▶ _WHAT YOU SHOULD DO_:
Copy out the first line of the listing and every line after it, exactly, until you have copied the line containing "2. **Anticipate the".
········
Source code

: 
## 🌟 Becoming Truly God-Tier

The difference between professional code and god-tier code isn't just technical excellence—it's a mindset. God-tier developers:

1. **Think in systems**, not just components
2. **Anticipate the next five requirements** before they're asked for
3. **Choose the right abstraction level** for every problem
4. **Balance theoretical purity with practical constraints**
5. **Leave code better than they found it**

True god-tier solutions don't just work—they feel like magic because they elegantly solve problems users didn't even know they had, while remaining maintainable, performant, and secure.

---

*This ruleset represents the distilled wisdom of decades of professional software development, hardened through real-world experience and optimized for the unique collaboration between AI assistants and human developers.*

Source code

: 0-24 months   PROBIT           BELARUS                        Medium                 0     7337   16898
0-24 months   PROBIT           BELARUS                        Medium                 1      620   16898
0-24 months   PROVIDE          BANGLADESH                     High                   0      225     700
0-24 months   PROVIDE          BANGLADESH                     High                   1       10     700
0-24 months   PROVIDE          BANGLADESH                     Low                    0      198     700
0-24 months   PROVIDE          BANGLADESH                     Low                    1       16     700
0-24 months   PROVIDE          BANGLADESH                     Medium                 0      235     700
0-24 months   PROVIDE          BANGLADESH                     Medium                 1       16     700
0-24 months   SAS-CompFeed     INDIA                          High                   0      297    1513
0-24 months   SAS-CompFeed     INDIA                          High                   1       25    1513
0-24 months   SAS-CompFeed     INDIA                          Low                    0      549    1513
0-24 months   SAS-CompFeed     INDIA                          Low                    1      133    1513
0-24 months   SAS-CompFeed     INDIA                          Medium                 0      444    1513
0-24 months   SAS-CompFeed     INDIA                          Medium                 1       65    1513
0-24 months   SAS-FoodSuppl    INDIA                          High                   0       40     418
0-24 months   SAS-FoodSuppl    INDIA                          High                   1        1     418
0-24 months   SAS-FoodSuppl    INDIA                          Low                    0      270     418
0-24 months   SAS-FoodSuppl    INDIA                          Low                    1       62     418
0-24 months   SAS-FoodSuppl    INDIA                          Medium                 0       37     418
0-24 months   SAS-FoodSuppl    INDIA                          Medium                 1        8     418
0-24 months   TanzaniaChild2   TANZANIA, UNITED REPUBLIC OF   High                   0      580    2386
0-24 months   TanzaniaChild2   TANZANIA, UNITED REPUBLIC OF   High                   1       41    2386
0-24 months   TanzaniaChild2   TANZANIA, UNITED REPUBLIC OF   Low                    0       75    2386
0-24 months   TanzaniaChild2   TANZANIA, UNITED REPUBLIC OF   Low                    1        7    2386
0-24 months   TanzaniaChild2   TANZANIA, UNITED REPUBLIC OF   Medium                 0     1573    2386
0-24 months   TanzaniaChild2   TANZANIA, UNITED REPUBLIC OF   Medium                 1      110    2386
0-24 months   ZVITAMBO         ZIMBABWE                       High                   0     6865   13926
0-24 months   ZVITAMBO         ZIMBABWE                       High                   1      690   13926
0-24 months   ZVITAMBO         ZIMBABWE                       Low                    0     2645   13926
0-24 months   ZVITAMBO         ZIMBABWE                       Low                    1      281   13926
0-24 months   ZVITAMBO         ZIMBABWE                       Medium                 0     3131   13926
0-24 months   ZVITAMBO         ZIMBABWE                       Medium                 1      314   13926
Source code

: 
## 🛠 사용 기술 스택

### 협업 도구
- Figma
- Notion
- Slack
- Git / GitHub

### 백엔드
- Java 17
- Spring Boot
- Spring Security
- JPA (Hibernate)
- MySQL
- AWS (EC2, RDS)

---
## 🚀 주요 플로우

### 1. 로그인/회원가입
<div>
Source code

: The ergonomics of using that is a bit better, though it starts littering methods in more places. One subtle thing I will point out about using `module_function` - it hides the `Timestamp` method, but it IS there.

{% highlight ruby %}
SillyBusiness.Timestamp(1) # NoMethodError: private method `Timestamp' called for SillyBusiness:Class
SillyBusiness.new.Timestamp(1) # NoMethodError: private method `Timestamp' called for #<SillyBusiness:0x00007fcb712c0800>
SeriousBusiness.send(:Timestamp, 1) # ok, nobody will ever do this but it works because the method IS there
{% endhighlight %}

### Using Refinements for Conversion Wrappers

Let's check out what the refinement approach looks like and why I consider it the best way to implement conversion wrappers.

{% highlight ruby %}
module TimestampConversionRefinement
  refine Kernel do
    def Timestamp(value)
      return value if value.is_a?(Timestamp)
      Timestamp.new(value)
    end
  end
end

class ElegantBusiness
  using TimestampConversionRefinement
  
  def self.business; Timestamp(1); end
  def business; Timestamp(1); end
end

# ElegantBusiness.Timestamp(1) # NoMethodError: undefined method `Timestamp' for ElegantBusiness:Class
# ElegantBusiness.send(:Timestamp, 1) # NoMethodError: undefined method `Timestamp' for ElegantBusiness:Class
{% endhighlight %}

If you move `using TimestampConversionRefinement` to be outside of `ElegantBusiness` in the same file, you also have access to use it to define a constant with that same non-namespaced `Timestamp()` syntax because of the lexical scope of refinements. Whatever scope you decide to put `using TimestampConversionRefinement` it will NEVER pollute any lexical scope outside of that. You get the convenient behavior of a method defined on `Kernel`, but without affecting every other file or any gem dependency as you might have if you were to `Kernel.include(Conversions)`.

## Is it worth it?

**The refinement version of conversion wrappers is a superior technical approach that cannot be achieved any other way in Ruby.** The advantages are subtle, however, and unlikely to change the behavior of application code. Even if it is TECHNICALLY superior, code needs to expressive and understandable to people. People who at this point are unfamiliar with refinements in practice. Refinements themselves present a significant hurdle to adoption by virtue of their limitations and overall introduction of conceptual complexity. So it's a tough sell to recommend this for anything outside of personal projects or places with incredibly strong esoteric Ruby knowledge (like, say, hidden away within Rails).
········
▶ _PROBLEM SOLUTION_:
Source code

: 
## 🌟 Becoming Truly God-Tier

The difference between professional code and god-tier code isn't just technical excellence—it's a mindset. God-tier developers:

1. **Think in systems**, not just components
2. **Anticipate the next five requirements** before they're asked for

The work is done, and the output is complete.